The plasminogen activator inhibitor-1 gene, hypofibrinolysis, and osteonecrosis

In 59 patients with osteonecrosis of the hip, four genes associated with thrombophilia or hypofibrinolysis along with coagulation tests were studied to determine the pathoetiologic associations of heritable coagulation disorders with osteonecrosis. Patients did not differ from healthy control subjects for the thrombophilic Factor V Leiden, prothrombin, or methylenetetrahydrofolate reductase mutations. The plasminogen activator inhibitor-1 gene was shifted toward homozygosity for the 4G polymorphism; 41% of patients with osteonecrosis were homozygous for the 4G/4G polymorphism versus 20% of 40 healthy control subjects.
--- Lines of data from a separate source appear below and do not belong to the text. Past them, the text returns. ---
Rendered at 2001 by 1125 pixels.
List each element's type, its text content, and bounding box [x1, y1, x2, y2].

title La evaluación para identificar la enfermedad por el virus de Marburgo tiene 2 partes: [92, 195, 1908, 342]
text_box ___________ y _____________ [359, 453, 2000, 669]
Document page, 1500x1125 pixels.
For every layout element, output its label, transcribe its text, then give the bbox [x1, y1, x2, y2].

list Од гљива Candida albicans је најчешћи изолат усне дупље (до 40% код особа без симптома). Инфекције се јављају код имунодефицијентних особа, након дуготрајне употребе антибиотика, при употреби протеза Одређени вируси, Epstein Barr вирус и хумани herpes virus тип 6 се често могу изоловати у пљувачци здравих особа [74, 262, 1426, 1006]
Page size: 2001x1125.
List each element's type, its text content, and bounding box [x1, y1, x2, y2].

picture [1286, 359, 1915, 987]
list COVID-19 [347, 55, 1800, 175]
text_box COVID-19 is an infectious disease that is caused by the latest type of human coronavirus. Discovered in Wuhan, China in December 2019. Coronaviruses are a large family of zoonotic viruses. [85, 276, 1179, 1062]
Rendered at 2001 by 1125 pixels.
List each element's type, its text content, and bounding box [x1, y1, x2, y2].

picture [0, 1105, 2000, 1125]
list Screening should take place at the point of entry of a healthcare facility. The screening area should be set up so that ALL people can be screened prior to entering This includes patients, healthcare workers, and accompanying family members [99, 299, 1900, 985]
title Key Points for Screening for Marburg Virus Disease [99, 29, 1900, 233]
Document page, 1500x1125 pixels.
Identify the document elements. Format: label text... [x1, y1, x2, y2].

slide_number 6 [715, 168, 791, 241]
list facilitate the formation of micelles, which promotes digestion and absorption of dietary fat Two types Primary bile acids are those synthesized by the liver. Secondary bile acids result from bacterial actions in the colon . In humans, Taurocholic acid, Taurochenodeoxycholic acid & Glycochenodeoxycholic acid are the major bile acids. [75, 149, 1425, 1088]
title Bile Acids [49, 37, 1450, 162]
The gene product of the 4G polymorphism, hypofibrinolytic plasminogen activator inhibitor activity, was higher in patients than in control subjects (median 19.2 versus 6.3 U/mL); 61% of patients had high plasminogen activator inhibitor activity (> or = 16.4 U/mL) versus 5% of control subjects. Stimulated tissue plasminogen activator activity (inhibited by plasminogen activator inhibitor activity) was lower in patients than in control subjects (3.10 versus 5.98 IU/mL); 31% of patients had low stimulated tissue plasminogen activator activity (< 2.28 IU/mL) versus 3% of control subjects. Heritable hypofibrinolysis conferred by the 4G/4G mutation of the plasminogen activator inhibitor-1 gene seems to be a major pathoetiology of primary osteonecrosis.